# Work to be completed:
Without including any image, repeat every record exactly.

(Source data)
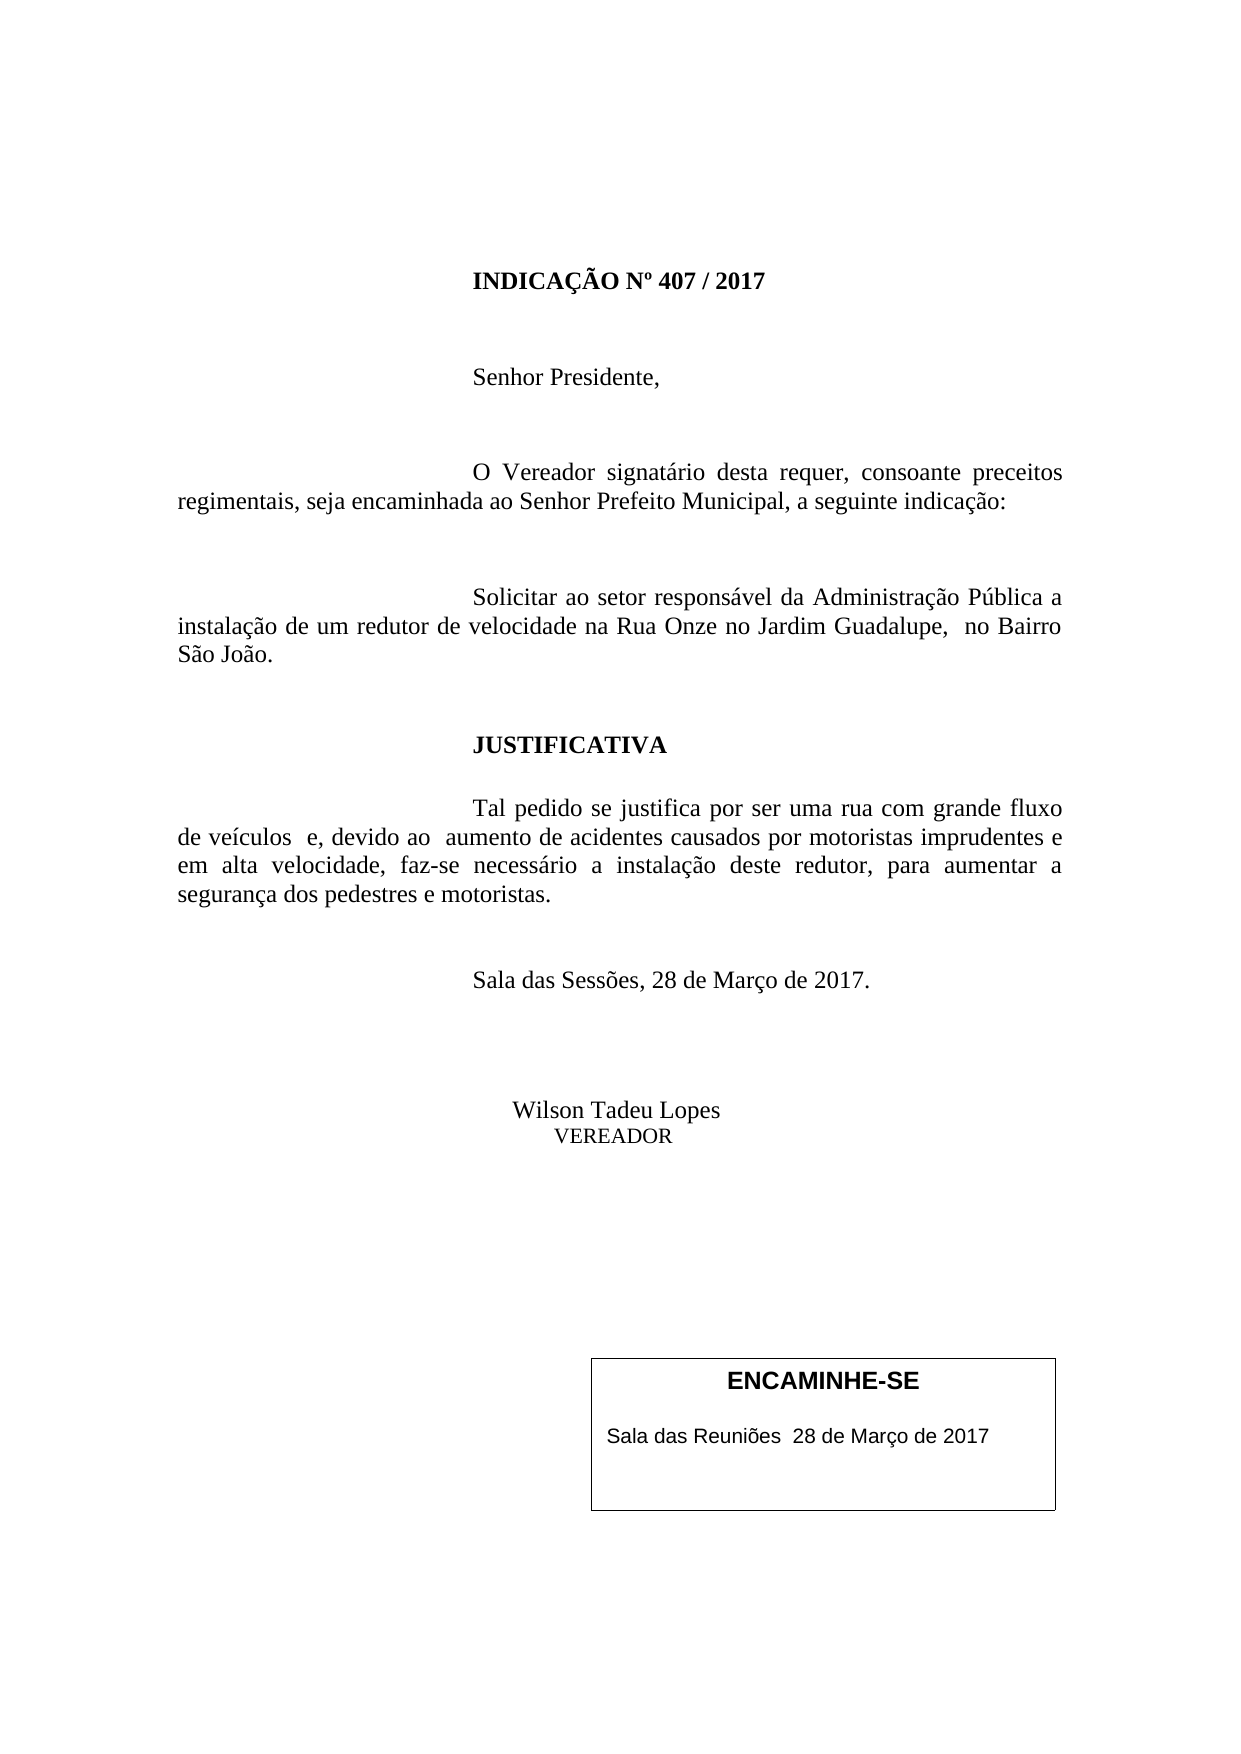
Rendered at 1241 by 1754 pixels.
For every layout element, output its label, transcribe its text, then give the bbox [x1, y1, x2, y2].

text Senhor Presidente, [472, 362, 1063, 390]
text Sala das Sessões, 28 de Março de 2017. [472, 965, 1063, 994]
text INDICAÇÃO Nº 407 / 2017 [472, 266, 1063, 294]
text JUSTIFICATIVA [177, 731, 1004, 759]
text Tal pedido se justifica por ser uma rua com grande fluxo de veículos e, devido ao aumento de acidentes causados por motoristas imprudentes e em alta velocidade, faz-se necessário a instalação deste redutor, para aumentar a segurança dos pedestres e motoristas. [177, 793, 1063, 908]
text Solicitar ao setor responsável da Administração Pública a instalação de um redutor de velocidade na Rua Onze no Jardim Guadalupe, no Bairro São João. [177, 582, 1063, 668]
table_cell VEREADOR [170, 1124, 1056, 1153]
text O Vereador signatário desta requer, consoante preceitos regimentais, seja encaminhada ao Senhor Prefeito Municipal, a seguinte indicação: [177, 457, 1063, 515]
table_header Wilson Tadeu Lopes [170, 1095, 1056, 1123]
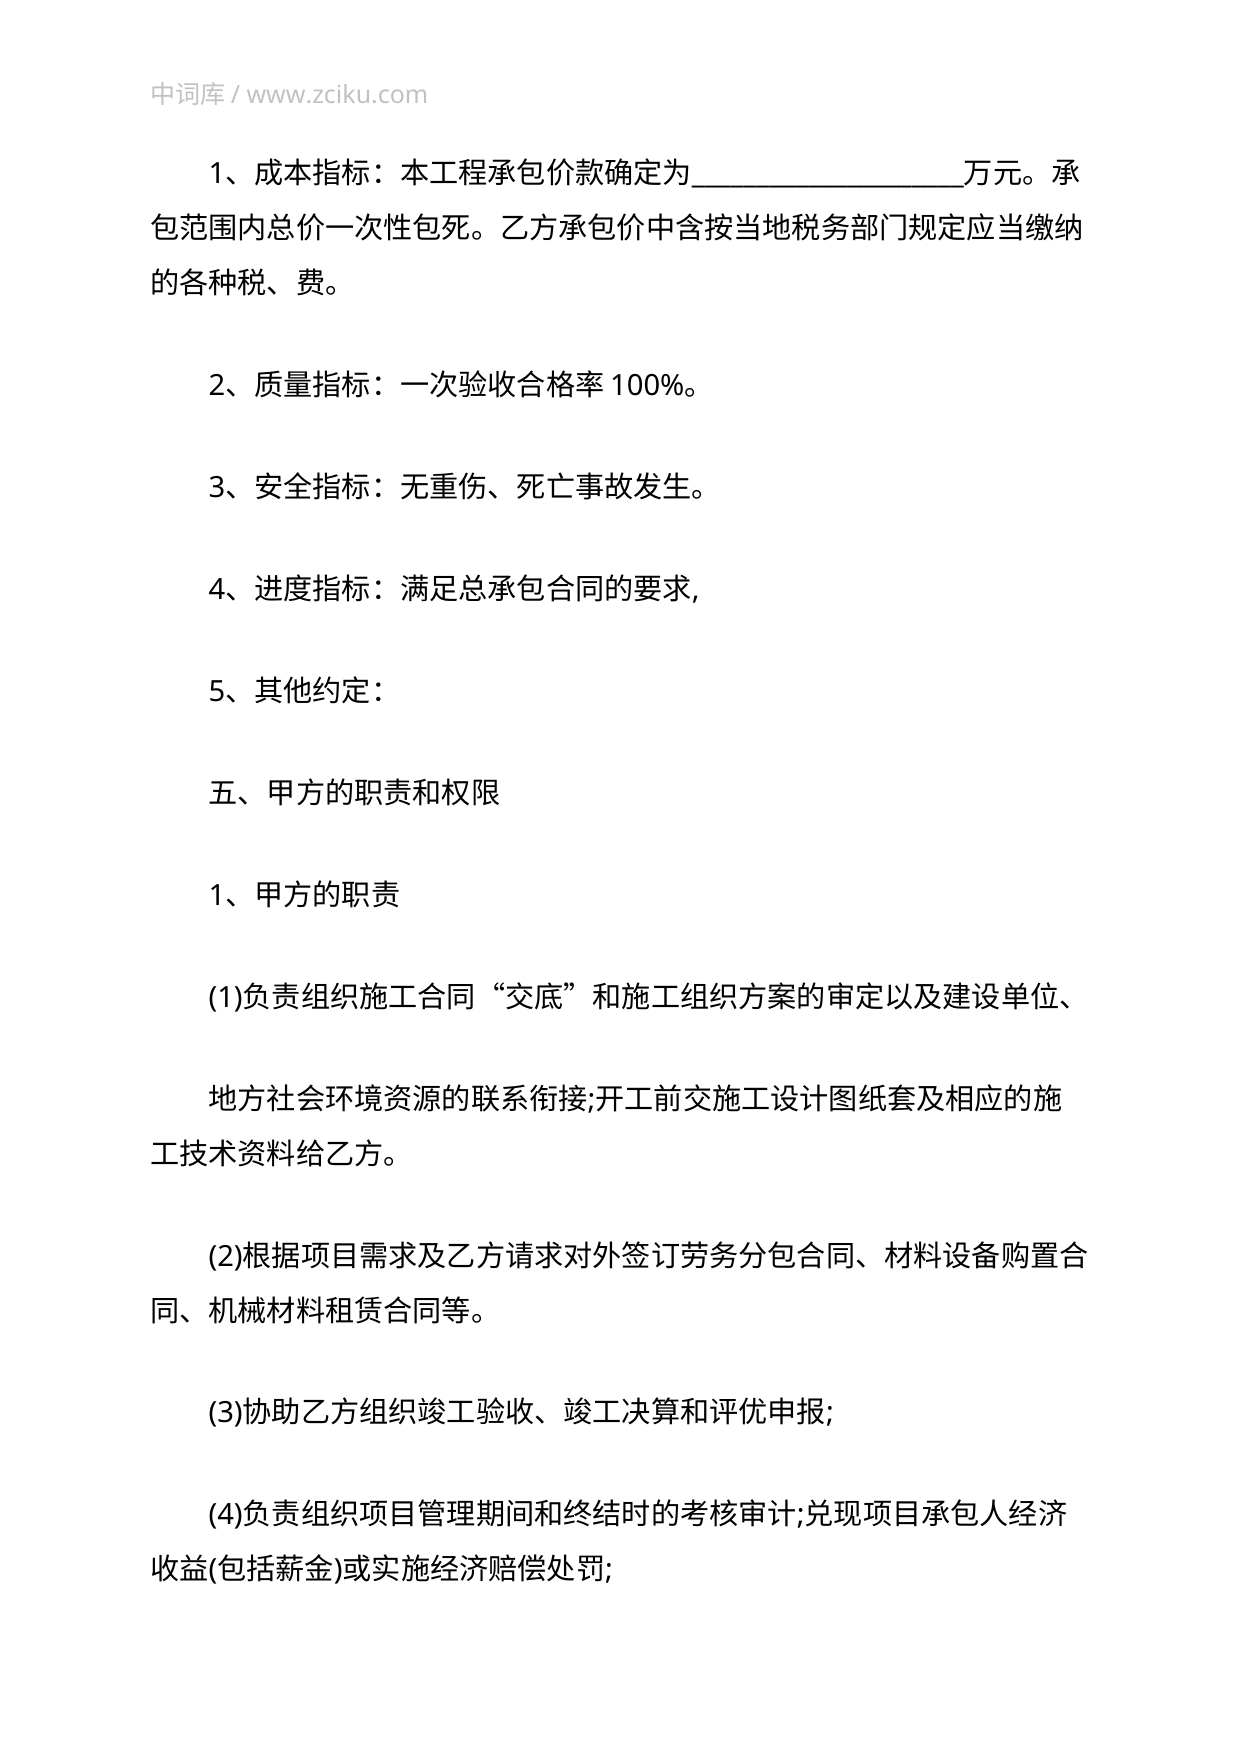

# Your solution:
Rendered at 1241 by 1754 pixels.
For every layout element, output its label, transcribe its text, then give the bbox [x1, y1, x2, y2].

text Senhor Presidente, [472, 362, 1063, 390]
text Sala das Sessões, 28 de Março de 2017. [472, 965, 1063, 994]
text INDICAÇÃO Nº 407 / 2017 [472, 266, 1063, 294]
text JUSTIFICATIVA [177, 731, 1004, 759]
text Tal pedido se justifica por ser uma rua com grande fluxo de veículos e, devido ao aumento de acidentes causados por motoristas imprudentes e em alta velocidade, faz-se necessário a instalação deste redutor, para aumentar a segurança dos pedestres e motoristas. [177, 793, 1063, 908]
text Solicitar ao setor responsável da Administração Pública a instalação de um redutor de velocidade na Rua Onze no Jardim Guadalupe, no Bairro São João. [177, 582, 1063, 668]
table_cell VEREADOR [170, 1124, 1056, 1153]
text O Vereador signatário desta requer, consoante preceitos regimentais, seja encaminhada ao Senhor Prefeito Municipal, a seguinte indicação: [177, 457, 1063, 515]
table_header Wilson Tadeu Lopes [170, 1095, 1056, 1123]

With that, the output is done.